[[ Supplied data, beginning ]]

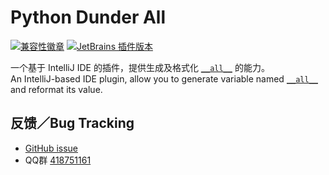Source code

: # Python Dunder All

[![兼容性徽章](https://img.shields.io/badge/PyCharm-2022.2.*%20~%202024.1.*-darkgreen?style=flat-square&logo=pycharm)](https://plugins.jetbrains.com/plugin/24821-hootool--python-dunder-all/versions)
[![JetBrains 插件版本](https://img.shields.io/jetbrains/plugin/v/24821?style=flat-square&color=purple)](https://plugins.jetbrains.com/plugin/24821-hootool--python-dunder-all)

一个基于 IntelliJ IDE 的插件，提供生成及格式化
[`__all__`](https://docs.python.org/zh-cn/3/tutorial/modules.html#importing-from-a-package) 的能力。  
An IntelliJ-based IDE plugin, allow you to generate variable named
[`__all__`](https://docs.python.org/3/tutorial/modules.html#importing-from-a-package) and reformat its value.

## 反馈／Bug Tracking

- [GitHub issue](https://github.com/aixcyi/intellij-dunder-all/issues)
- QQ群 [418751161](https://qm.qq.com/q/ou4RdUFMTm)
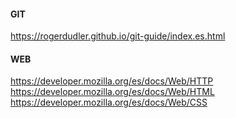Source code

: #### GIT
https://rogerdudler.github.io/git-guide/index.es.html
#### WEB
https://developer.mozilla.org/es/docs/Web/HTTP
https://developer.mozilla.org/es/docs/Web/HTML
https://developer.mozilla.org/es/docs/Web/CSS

[[ Supplied data, end ]]
[[ Supplied data, beginning ]]

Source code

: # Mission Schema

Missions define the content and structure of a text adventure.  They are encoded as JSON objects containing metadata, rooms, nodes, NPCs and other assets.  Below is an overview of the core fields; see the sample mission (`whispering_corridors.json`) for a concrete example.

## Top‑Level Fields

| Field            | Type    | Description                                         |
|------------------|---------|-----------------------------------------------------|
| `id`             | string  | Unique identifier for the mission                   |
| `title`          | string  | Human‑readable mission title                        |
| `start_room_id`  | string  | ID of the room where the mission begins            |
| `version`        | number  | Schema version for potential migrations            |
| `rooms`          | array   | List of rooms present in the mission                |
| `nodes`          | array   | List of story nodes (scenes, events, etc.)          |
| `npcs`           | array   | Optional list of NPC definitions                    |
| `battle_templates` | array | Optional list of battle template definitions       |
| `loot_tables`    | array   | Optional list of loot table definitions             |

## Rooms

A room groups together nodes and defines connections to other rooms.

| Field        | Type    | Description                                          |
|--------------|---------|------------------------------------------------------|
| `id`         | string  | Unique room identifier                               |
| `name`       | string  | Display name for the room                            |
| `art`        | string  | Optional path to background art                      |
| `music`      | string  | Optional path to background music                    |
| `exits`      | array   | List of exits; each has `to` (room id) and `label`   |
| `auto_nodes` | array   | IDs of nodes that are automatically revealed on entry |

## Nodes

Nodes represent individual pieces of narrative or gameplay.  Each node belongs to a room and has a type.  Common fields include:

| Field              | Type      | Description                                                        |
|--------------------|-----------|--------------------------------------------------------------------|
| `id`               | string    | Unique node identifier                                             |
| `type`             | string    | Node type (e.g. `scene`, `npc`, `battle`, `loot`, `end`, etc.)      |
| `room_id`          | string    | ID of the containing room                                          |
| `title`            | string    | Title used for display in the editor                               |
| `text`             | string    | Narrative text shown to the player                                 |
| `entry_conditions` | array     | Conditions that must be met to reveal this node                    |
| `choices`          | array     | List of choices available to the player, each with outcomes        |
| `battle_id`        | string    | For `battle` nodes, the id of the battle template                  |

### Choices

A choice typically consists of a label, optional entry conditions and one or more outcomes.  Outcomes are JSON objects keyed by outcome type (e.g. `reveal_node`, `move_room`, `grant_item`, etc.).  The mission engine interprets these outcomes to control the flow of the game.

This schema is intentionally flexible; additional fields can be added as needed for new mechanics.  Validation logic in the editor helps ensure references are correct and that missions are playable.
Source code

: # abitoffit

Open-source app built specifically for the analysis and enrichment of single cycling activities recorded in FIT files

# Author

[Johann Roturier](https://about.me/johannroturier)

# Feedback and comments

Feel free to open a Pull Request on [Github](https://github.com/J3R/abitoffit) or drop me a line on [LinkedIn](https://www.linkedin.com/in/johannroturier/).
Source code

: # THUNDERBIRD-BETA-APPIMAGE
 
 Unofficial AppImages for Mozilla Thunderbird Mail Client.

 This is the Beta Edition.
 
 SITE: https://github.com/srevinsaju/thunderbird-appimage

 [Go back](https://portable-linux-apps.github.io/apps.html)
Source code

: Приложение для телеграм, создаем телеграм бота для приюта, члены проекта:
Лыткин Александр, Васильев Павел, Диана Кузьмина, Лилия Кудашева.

[[ Supplied data, end ]]

● What you have to do
Wherever the word "label" turns up in the records above, copy the line that holds it.

● Solution to this exercise
| `exits`      | array   | List of exits; each has `to` (room id) and `label`   |
A choice typically consists of a label, optional entry conditions and one or more outcomes.  Outcomes are JSON objects keyed by outcome type (e.g. `reveal_node`, `move_room`, `grant_item`, etc.).  The mission engine interprets these outcomes to control the flow of the game.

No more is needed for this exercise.